WORK TO COMPLETE: All entries should be output exactly as they stand.

[Begin INPUT ROWS]

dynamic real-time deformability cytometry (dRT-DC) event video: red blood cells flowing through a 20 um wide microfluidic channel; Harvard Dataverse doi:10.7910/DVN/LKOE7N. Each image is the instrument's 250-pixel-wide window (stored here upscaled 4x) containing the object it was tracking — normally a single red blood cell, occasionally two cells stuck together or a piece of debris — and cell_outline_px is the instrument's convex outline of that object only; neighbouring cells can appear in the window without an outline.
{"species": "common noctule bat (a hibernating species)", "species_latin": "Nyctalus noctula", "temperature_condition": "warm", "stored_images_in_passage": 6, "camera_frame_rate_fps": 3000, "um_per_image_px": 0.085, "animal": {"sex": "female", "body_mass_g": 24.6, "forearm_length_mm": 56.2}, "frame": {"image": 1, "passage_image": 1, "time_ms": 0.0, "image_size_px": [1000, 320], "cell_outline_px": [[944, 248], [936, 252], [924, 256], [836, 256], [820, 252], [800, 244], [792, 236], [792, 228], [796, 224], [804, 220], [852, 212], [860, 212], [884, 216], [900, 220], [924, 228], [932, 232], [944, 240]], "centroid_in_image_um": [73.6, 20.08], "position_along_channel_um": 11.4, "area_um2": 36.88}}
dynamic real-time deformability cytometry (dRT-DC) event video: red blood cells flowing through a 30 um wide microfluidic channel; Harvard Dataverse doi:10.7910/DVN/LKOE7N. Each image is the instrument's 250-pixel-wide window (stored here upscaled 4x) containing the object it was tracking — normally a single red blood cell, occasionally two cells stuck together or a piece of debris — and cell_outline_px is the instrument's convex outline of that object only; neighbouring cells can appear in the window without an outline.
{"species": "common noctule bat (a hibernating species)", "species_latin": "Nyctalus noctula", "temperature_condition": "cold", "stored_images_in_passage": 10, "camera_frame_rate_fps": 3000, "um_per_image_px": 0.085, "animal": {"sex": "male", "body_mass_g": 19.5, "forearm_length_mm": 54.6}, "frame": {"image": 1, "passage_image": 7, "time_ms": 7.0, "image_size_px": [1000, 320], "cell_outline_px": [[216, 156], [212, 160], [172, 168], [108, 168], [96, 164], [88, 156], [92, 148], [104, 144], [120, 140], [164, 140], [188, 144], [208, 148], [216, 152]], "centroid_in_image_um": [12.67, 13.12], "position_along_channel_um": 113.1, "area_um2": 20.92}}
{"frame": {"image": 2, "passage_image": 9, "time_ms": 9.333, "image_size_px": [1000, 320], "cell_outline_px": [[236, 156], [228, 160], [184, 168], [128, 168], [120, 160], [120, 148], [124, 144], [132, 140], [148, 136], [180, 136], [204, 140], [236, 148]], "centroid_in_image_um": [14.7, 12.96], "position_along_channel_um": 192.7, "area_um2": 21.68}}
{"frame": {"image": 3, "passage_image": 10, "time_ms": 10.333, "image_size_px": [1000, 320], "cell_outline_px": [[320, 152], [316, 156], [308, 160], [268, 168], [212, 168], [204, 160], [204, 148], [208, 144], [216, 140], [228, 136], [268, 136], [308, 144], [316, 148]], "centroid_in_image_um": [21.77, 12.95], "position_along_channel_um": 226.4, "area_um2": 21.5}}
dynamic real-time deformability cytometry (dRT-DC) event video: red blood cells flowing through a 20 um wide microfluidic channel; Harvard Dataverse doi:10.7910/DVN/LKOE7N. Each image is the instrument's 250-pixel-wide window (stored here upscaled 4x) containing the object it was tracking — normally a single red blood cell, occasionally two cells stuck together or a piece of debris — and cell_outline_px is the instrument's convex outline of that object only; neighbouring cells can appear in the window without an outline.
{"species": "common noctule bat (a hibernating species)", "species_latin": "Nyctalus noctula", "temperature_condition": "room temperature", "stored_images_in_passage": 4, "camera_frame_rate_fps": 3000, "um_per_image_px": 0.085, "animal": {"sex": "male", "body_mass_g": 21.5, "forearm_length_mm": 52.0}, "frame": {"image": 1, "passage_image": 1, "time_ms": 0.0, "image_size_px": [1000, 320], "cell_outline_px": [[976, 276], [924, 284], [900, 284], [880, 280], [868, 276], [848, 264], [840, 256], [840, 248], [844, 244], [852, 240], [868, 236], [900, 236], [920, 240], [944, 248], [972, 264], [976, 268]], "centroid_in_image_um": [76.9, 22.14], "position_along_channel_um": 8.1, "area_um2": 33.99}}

[End INPUT ROWS]

RESPONSE FOR THIS EXERCISE:
dynamic real-time deformability cytometry (dRT-DC) event video: red blood cells flowing through a 20 um wide microfluidic channel; Harvard Dataverse doi:10.7910/DVN/LKOE7N. Each image is the instrument's 250-pixel-wide window (stored here upscaled 4x) containing the object it was tracking — normally a single red blood cell, occasionally two cells stuck together or a piece of debris — and cell_outline_px is the instrument's convex outline of that object only; neighbouring cells can appear in the window without an outline.
{"species": "common noctule bat (a hibernating species)", "species_latin": "Nyctalus noctula", "temperature_condition": "warm", "stored_images_in_passage": 6, "camera_frame_rate_fps": 3000, "um_per_image_px": 0.085, "animal": {"sex": "female", "body_mass_g": 24.6, "forearm_length_mm": 56.2}, "frame": {"image": 1, "passage_image": 1, "time_ms": 0.0, "image_size_px": [1000, 320], "cell_outline_px": [[944, 248], [936, 252], [924, 256], [836, 256], [820, 252], [800, 244], [792, 236], [792, 228], [796, 224], [804, 220], [852, 212], [860, 212], [884, 216], [900, 220], [924, 228], [932, 232], [944, 240]], "centroid_in_image_um": [73.6, 20.08], "position_along_channel_um": 11.4, "area_um2": 36.88}}
dynamic real-time deformability cytometry (dRT-DC) event video: red blood cells flowing through a 30 um wide microfluidic channel; Harvard Dataverse doi:10.7910/DVN/LKOE7N. Each image is the instrument's 250-pixel-wide window (stored here upscaled 4x) containing the object it was tracking — normally a single red blood cell, occasionally two cells stuck together or a piece of debris — and cell_outline_px is the instrument's convex outline of that object only; neighbouring cells can appear in the window without an outline.
{"species": "common noctule bat (a hibernating species)", "species_latin": "Nyctalus noctula", "temperature_condition": "cold", "stored_images_in_passage": 10, "camera_frame_rate_fps": 3000, "um_per_image_px": 0.085, "animal": {"sex": "male", "body_mass_g": 19.5, "forearm_length_mm": 54.6}, "frame": {"image": 1, "passage_image": 7, "time_ms": 7.0, "image_size_px": [1000, 320], "cell_outline_px": [[216, 156], [212, 160], [172, 168], [108, 168], [96, 164], [88, 156], [92, 148], [104, 144], [120, 140], [164, 140], [188, 144], [208, 148], [216, 152]], "centroid_in_image_um": [12.67, 13.12], "position_along_channel_um": 113.1, "area_um2": 20.92}}
{"frame": {"image": 2, "passage_image": 9, "time_ms": 9.333, "image_size_px": [1000, 320], "cell_outline_px": [[236, 156], [228, 160], [184, 168], [128, 168], [120, 160], [120, 148], [124, 144], [132, 140], [148, 136], [180, 136], [204, 140], [236, 148]], "centroid_in_image_um": [14.7, 12.96], "position_along_channel_um": 192.7, "area_um2": 21.68}}
{"frame": {"image": 3, "passage_image": 10, "time_ms": 10.333, "image_size_px": [1000, 320], "cell_outline_px": [[320, 152], [316, 156], [308, 160], [268, 168], [212, 168], [204, 160], [204, 148], [208, 144], [216, 140], [228, 136], [268, 136], [308, 144], [316, 148]], "centroid_in_image_um": [21.77, 12.95], "position_along_channel_um": 226.4, "area_um2": 21.5}}
dynamic real-time deformability cytometry (dRT-DC) event video: red blood cells flowing through a 20 um wide microfluidic channel; Harvard Dataverse doi:10.7910/DVN/LKOE7N. Each image is the instrument's 250-pixel-wide window (stored here upscaled 4x) containing the object it was tracking — normally a single red blood cell, occasionally two cells stuck together or a piece of debris — and cell_outline_px is the instrument's convex outline of that object only; neighbouring cells can appear in the window without an outline.
{"species": "common noctule bat (a hibernating species)", "species_latin": "Nyctalus noctula", "temperature_condition": "room temperature", "stored_images_in_passage": 4, "camera_frame_rate_fps": 3000, "um_per_image_px": 0.085, "animal": {"sex": "male", "body_mass_g": 21.5, "forearm_length_mm": 52.0}, "frame": {"image": 1, "passage_image": 1, "time_ms": 0.0, "image_size_px": [1000, 320], "cell_outline_px": [[976, 276], [924, 284], [900, 284], [880, 280], [868, 276], [848, 264], [840, 256], [840, 248], [844, 244], [852, 240], [868, 236], [900, 236], [920, 240], [944, 248], [972, 264], [976, 268]], "centroid_in_image_um": [76.9, 22.14], "position_along_channel_um": 8.1, "area_um2": 33.99}}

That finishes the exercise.